→ Ваши задания
[1] Представьте в виде JSON-списка строк участок записей от строки, содержащей «OLE 与显示目标 71%», до конца записей включительно. Каждой строке должен соответствовать один элемент списка, пустые строки пропустите.
[2] Напишите продолжение текста о равенстве, начиная сразу после его последнего предложения.

О равенстве
new_rabochy — 10.12.2022Предложу посмотреть на вопрос диалектически. Такая необходимость есть хотя бы потому, что пусть классики Маркс-Энгельс никогда не снимали лозунг «свобода-равенство-братство», у них нередко можно встретить высказывания вроде такого энгельсовского: «Устранение всякого социального и политического неравенства» — весьма сомнительная фраза вместо «уничтожения всех классовых различий». Между отдельными странами, областями и даже местностями всегда будет существовать известное неравенство в жизненных условиях, которое можно будет свести до минимума, но никогда не удастся устранить полностью. Обитатели Альп всегда будут иметь другие жизненные условия, чем жители равнин. Представление о социалистическом обществе, как о царстве равенства, есть одностороннее французское представление, связанное со старым лозунгом «свободы, равенства и братства», — представление, которое как определенная ступень развития было правомерно в свое время и на своем месте, но которое, подобно всем односторонностям прежних социалистических школ, теперь должно быть преодолено, так как оно вносит только путаницу и так как теперь найдены более точные способы изложения этого вопроса».
Вот с нескольких сторон посмотреть на этот вопрос я и предлагаю.

→ Предоставленные данные
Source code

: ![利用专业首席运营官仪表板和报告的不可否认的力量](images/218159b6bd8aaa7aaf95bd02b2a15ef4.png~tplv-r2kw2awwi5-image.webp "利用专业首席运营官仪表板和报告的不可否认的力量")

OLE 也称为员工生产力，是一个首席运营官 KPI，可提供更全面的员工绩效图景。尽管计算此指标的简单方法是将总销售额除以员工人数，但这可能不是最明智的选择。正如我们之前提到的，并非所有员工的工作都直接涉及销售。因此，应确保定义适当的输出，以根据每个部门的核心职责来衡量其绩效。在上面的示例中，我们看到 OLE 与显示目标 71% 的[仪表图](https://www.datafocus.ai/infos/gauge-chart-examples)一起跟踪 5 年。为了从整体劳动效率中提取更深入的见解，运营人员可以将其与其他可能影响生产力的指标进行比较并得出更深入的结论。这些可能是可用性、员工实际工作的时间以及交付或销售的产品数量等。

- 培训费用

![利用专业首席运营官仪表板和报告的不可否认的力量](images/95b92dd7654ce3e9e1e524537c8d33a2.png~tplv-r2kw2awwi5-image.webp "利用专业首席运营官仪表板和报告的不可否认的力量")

→ Ответы к задачам
[1]
[
  "OLE 也称为员工生产力，是一个首席运营官 KPI，可提供更全面的员工绩效图景。尽管计算此指标的简单方法是将总销售额除以员工人数，但这可能不是最明智的选择。正如我们之前提到的，并非所有员工的工作都直接涉及销售。因此，应确保定义适当的输出，以根据每个部门的核心职责来衡量其绩效。在上面的示例中，我们看到 OLE 与显示目标 71% 的[仪表图](https://www.datafocus.ai/infos/gauge-chart-examples)一起跟踪 5 年。为了从整体劳动效率中提取更深入的见解，运营人员可以将其与其他可能影响生产力的指标进行比较并得出更深入的结论。这些可能是可用性、员工实际工作的时间以及交付或销售的产品数量等。",
  "- 培训费用",
  "![利用专业首席运营官仪表板和报告的不可否认的力量](images/95b92dd7654ce3e9e1e524537c8d33a2.png~tplv-r2kw2awwi5-image.webp \"利用专业首席运营官仪表板和报告的不可否认的力量\")"
]

[2]
1. Различим «равенство» и «одинаковость». Какой-нибудь человек 19-го века критикует «спартанский коммунизм» Бабефа и пишет: «Это же казарма! Вы предлагаете весь мир превратить в нее. Одни и те же одеяла, одежды, еда. Вот каково ваше равенство». С чувствами этого критика я соглашусь: непривлекательная картинка. Но критикует он не равенство, а одинаковость.
Поскольку вообразим уже не казарму, а шведский стол с богатым выбором. Во-первых, в тарелках будет очень большое разнообразие еды – не только арбуз и свиной хрящик, но также рыба, каши, овощи, колбасы, соленья. Во-вторых, количество еды будет разным – у кого-то одна маленькая порция, а у другого десять тарелок. В-третьих, стоимость еды будет отличаться – большая тарелка овсянки дороже маленькой, а когда кто-то берет икру и лобстеров, это намного дороже овсянки.
В условиях шведского стола не идет речи о том, что в тарелке каждого одно и то же. Не идет речи, что одинаковые порции, или хотя бы одинаковая стоимость. То есть, казалось бы, неравенство. И в то же время мы не сомневаемся, что все люди у шведского стола равны, - диалектика: там одновременно и равенство, и неравенство (неодинаковость).
2. Различим эксплуататорский подход и гуманистический.
Если мы подходим к людям как к средствам, то мы будем сравнивать, кто выше или ниже (подойдет для баскетбола или подводной лодки), сильнее или слабее (сколько груза в порту унесет), умнее или глупее (решит задачу или нет), и будем определять равенство по этим критериям.
Эксплуататорский подход, с одной стороны, поможет нам ограничить неравенство: редко один взрослый человек сильнее другого в сто раз. Но с другой стороны, поставит нам подножку: когда речь идет о том, что один способен написать симфонию, а другой – нет, то разница уже не количественная, а качественная. Можно взять сто неспособных, тысячу или десять тысяч – они ее не напишут, поскольку не способны. Точно так же можно взять сто тысяч парализованных – они не смогут пробежать даже одну стометровку все вместе, поскольку разница между ними и ходящими не количественная (в разы), а качественная: просто не могут, и все.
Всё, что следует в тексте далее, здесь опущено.